[[ Data extract, beginning ]]
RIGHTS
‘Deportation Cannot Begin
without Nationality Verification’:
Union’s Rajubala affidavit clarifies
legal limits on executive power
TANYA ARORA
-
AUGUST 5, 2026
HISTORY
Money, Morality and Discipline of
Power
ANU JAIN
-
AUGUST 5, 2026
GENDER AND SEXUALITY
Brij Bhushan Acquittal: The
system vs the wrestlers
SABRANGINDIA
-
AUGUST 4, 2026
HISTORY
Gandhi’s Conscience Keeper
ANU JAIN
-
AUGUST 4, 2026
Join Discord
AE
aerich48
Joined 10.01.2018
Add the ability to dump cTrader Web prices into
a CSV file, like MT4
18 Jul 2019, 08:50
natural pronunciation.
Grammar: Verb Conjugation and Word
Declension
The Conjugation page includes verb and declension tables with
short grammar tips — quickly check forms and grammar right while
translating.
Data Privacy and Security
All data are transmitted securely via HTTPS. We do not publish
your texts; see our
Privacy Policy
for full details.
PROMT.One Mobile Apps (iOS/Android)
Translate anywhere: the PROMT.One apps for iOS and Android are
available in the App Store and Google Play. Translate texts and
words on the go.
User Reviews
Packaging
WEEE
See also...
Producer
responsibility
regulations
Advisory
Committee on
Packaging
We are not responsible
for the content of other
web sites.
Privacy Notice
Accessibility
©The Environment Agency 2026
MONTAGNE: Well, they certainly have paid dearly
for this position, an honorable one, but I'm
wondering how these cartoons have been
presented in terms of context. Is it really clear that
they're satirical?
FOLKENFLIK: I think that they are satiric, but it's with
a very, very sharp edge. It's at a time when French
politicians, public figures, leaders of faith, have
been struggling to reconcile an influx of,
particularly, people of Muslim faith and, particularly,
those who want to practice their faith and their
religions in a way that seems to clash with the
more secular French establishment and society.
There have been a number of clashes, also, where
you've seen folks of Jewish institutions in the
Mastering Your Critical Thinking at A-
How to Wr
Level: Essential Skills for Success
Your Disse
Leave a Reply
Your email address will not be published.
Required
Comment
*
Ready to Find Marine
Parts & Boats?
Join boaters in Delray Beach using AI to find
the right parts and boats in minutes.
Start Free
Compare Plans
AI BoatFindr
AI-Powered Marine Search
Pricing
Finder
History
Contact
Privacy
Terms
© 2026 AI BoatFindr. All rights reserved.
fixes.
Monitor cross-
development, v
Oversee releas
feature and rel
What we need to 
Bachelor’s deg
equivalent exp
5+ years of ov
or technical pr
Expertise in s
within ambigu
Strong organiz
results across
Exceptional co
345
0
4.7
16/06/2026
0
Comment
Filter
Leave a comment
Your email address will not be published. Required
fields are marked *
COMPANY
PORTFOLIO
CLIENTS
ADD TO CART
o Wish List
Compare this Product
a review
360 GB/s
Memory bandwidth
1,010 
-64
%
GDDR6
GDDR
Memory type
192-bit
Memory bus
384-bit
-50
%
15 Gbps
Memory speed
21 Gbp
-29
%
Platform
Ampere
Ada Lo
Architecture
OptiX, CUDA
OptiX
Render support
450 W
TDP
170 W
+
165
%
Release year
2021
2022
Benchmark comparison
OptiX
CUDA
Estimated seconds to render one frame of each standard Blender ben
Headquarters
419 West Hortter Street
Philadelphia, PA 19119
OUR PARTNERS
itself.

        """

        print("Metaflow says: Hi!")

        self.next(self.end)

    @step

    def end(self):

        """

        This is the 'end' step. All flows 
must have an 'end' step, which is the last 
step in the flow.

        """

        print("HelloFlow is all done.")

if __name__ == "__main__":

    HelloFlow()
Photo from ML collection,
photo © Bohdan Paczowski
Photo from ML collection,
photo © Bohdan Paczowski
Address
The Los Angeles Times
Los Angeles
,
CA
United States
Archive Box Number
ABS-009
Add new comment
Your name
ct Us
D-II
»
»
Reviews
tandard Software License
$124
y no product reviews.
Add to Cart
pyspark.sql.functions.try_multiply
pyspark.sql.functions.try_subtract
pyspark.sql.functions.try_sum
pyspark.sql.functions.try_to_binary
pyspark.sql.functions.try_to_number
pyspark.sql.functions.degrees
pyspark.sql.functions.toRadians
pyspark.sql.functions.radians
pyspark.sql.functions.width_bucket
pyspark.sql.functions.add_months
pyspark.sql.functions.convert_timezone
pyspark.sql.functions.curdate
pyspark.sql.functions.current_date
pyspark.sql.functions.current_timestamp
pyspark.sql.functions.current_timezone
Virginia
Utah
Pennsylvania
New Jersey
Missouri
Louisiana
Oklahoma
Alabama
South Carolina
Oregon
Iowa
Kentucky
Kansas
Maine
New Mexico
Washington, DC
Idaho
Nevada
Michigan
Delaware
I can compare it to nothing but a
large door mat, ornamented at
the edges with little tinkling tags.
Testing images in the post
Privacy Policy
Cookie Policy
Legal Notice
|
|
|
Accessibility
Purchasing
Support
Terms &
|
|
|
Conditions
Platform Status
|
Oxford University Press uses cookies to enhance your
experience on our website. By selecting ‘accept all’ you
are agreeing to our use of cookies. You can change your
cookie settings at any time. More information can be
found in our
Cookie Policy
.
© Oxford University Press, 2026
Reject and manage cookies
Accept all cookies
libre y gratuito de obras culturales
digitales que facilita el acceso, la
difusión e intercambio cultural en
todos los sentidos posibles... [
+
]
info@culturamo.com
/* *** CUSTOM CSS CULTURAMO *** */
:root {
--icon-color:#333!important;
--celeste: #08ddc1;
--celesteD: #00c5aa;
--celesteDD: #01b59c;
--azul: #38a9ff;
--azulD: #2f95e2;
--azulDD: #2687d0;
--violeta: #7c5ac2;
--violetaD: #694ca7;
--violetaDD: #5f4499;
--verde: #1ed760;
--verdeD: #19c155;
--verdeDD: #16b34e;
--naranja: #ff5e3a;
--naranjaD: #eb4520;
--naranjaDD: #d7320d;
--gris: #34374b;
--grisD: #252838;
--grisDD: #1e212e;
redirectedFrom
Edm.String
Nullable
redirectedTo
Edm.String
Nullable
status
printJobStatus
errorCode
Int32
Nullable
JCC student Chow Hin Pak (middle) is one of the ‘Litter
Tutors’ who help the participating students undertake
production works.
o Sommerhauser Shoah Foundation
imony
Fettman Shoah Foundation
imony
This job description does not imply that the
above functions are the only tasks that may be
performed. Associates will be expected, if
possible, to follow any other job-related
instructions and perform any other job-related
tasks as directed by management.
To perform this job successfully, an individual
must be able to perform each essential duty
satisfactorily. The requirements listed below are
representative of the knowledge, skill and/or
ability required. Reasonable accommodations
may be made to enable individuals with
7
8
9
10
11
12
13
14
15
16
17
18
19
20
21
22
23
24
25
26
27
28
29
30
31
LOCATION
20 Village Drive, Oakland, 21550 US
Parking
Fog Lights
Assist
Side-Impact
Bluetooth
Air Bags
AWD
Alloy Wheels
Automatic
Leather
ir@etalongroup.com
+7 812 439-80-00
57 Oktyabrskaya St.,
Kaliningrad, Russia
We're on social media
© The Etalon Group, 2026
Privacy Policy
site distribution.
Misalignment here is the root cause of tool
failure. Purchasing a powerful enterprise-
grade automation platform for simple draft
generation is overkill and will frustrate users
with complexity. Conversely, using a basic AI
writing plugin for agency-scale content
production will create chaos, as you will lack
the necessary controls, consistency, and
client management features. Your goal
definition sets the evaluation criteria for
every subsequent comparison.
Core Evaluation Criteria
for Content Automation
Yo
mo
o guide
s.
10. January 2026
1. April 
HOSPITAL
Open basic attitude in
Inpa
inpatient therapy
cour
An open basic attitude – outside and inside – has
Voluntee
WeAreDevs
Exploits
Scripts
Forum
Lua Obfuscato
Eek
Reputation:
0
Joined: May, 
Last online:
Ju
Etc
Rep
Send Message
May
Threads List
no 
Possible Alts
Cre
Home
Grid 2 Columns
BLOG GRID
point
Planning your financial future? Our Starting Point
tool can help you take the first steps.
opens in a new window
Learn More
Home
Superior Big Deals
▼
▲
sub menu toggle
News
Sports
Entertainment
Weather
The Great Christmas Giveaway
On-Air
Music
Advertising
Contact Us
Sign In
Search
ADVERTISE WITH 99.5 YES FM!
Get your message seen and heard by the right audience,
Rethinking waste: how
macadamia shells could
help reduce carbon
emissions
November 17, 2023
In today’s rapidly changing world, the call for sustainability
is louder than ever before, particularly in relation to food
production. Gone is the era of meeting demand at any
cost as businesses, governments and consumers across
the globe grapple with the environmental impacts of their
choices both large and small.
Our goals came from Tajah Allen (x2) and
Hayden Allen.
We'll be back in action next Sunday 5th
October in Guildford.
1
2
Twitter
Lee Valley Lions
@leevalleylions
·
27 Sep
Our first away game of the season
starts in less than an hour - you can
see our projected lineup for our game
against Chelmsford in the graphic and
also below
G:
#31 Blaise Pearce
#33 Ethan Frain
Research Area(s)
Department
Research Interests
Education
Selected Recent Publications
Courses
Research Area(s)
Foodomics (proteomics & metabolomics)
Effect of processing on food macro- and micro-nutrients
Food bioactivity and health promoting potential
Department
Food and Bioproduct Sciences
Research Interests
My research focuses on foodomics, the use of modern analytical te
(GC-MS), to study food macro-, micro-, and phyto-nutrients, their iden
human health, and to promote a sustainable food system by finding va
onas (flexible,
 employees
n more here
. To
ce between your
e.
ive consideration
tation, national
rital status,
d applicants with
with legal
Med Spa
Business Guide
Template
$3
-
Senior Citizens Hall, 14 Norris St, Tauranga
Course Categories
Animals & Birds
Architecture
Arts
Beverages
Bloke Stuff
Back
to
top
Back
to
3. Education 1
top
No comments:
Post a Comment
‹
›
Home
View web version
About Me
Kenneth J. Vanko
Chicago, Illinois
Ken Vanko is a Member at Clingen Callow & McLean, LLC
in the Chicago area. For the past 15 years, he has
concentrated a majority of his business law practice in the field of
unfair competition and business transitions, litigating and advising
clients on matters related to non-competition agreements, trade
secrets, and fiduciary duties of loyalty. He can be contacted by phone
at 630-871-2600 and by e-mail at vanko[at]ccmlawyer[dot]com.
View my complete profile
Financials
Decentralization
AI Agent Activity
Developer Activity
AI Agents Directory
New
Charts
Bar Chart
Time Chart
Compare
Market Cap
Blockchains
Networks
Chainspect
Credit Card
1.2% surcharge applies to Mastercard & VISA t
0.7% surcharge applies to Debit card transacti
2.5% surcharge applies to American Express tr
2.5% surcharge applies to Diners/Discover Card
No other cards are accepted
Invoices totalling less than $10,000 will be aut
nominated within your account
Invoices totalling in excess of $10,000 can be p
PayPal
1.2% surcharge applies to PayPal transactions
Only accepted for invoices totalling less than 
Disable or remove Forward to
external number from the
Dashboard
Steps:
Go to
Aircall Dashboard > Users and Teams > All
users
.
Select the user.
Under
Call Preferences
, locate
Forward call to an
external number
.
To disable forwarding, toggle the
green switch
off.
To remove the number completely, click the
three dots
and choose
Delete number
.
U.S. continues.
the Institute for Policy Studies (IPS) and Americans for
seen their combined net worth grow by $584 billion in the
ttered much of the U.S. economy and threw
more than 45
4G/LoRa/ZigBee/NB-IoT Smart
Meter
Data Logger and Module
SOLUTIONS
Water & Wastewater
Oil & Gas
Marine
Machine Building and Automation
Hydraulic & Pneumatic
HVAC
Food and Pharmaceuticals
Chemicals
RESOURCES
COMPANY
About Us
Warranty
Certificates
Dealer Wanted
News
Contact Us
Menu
[[ Data extract, end ]]
> Request: Please make an exact copy of the lines above from the line with "words on the go." through the line with "a very, very", both ends included.

> Completed exercise:
words on the go.
User Reviews
Packaging
WEEE
See also...
Producer
responsibility
regulations
Advisory
Committee on
Packaging
We are not responsible
for the content of other
web sites.
Privacy Notice
Accessibility
©The Environment Agency 2026
MONTAGNE: Well, they certainly have paid dearly
for this position, an honorable one, but I'm
wondering how these cartoons have been
presented in terms of context. Is it really clear that
they're satirical?
FOLKENFLIK: I think that they are satiric, but it's with
a very, very sharp edge. It's at a time when French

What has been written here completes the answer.